Kissinger sees very clearly the implications of cyber-technology on social order. Information and processing power is advancing at such a bewildering speed that no human being can comprehend fully that new information. IBM estimated that every day, 2.5 billion gigabytes of new information are generated, 90 percent of which was created in the last two years. No human being is capable of digesting that amount of information.

The older generation is still reading and processing information through paper, whereas the young are downloading information on their smartphones. The old think that history and memory is important, whereas the young is wired to instant info on Wiki or Twitter that show only part of the truth. Kissinger summed it up beautifully, “In the Internet age, world order has often been equated with the proposition that if people have the ability to freely know and exchange the world’s information, the natural human drive toward freedom will take root and fulfill itself, and history will run on autopilot, as it were.”

But the world is not run on autopilot. Order can be disrupted either by contests within a multi-polar world between new emerging powers or by seemingly random events and accidents that set the world in a new direction. As they say in chaos theory, a butterfly flutter can set off the next typhoon.

The youth think that they are the butterflies, small against the wind, but they will survive the dinosaurs. The Internet promises instant gratification ― we want it now! In an age of uncertainty, the young finds certainty through either religion or fundamentalism. Such beliefs become the anchor of their existence and identity.

Hong Kong society has become polarized because the young has seized the moment in Occupy Central, sending all the professional politicians to the sidelines. They are defiant through their desperation.

Thirty years ago, the young could hope for good jobs when they graduated. Or believing the spirit of the Lion Rock, they could be the next billionaire through their own hard work and enterprise. Today, unemployment stares them in the face as jobs go to the best and brightest, many of whom are educated abroad. With huge rents, even noodle-stalls and IT start-ups are out unless you have rich relatives willing to fund you. Few of the young can afford to buy an apartment on their current salaries. So the defense against such loaded odds is the absolute belief in Hong Kong’s real strengths ― democracy and the rule of law.

Protests in the Internet world take you instantly from zero to hero.

Kissinger has achieved Zen-insight on this, “Western history and psychology have therefore treated truth as independent of the personality and prior experience of the observer.” But Internet “truths” are computed through search engines designed to filter “likes” and “dislikes.” It has empowered small groups to process, monitor and shape “truth,” for better or worse, instant voice.
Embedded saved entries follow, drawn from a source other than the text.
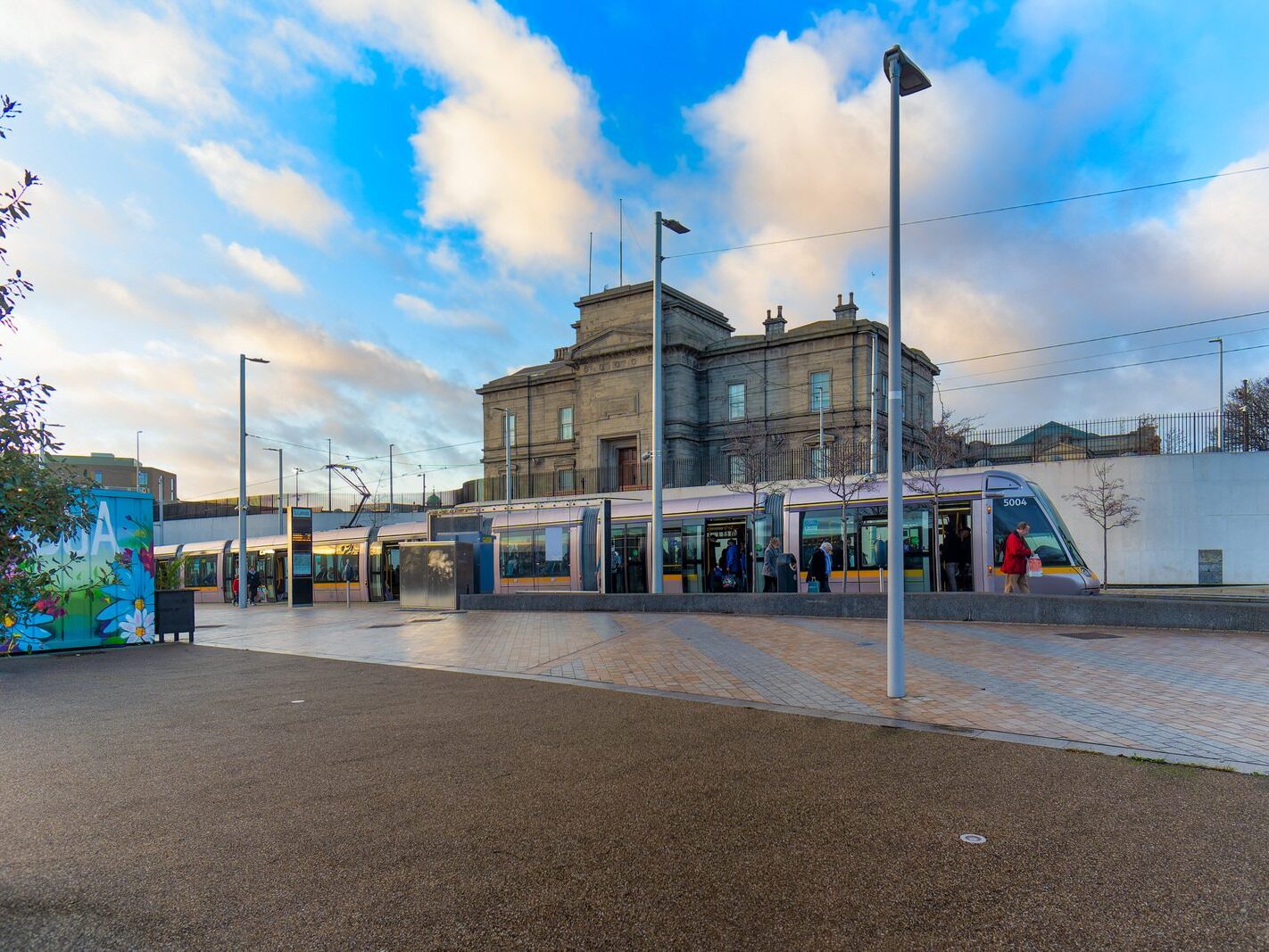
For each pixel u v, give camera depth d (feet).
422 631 55.72
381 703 29.50
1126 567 90.53
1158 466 89.97
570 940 11.19
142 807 17.49
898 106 29.48
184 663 43.65
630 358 156.66
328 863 14.11
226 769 20.59
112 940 11.39
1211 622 40.50
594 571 83.87
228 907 12.38
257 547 123.65
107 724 26.94
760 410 148.87
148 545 54.54
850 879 13.14
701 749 21.54
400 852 14.56
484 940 11.23
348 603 88.84
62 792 18.79
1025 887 12.74
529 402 177.78
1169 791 17.34
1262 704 25.00
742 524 74.95
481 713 27.07
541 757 20.99
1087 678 29.68
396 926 11.68
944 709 25.71
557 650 42.14
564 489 169.89
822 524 70.49
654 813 16.48
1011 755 20.45
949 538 62.13
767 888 12.82
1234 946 10.81
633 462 160.66
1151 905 12.07
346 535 110.22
Governments are, by definition, slow to react to these monumental changes. Policy and action has to go through laborious processes, delayed in Hong Kong because of the inability of the polarized establishment to compromise and agree. Passing the next piece of legislation as a solution is almost meaningless, because law has become so complex that it contains “thousands of pages of text whose precise meaning is elusive even to those legislators who vote for them.”

Ultimately, the issue arises from the “complexity of defining an identity in the age of social media.” What does it mean to be a Hong Konger within Greater China? Is it an absolute identity with absolute rights or a minority within a majority with relative and collective rights and responsibilities?

The Internet Age cannot solve the social contradictions of our times. The refugees who are boarding boats to cross the Mediterranean and Adaman Seas in search of absolute freedom will find instead slavery or rejection. To welcome them would encourage an unstoppable flood of refugees to be fed and housed, or used as illegal labor. To push them back out to sea could mean death. There are no simple answers to modern moral dilemmas.

Hong Kong’s great strength is that it is an open crossroads of globalization between different cultures, but its weakness is that its own internal identity was never properly debated under colonialism and after its return to China. The silent majority cannot be silent anymore, because real choices have to be made. That choice is to have either instant democracy of one person, one vote, or a phase-in of learning by doing.

Hong Kong people have always survived by their practical realism. Hong Kong’s identity will be determined by its choice between idealism and realism. 

By Andrew Sheng 

Andrew Sheng comments on global issues with an Asian perspective. ― Ed.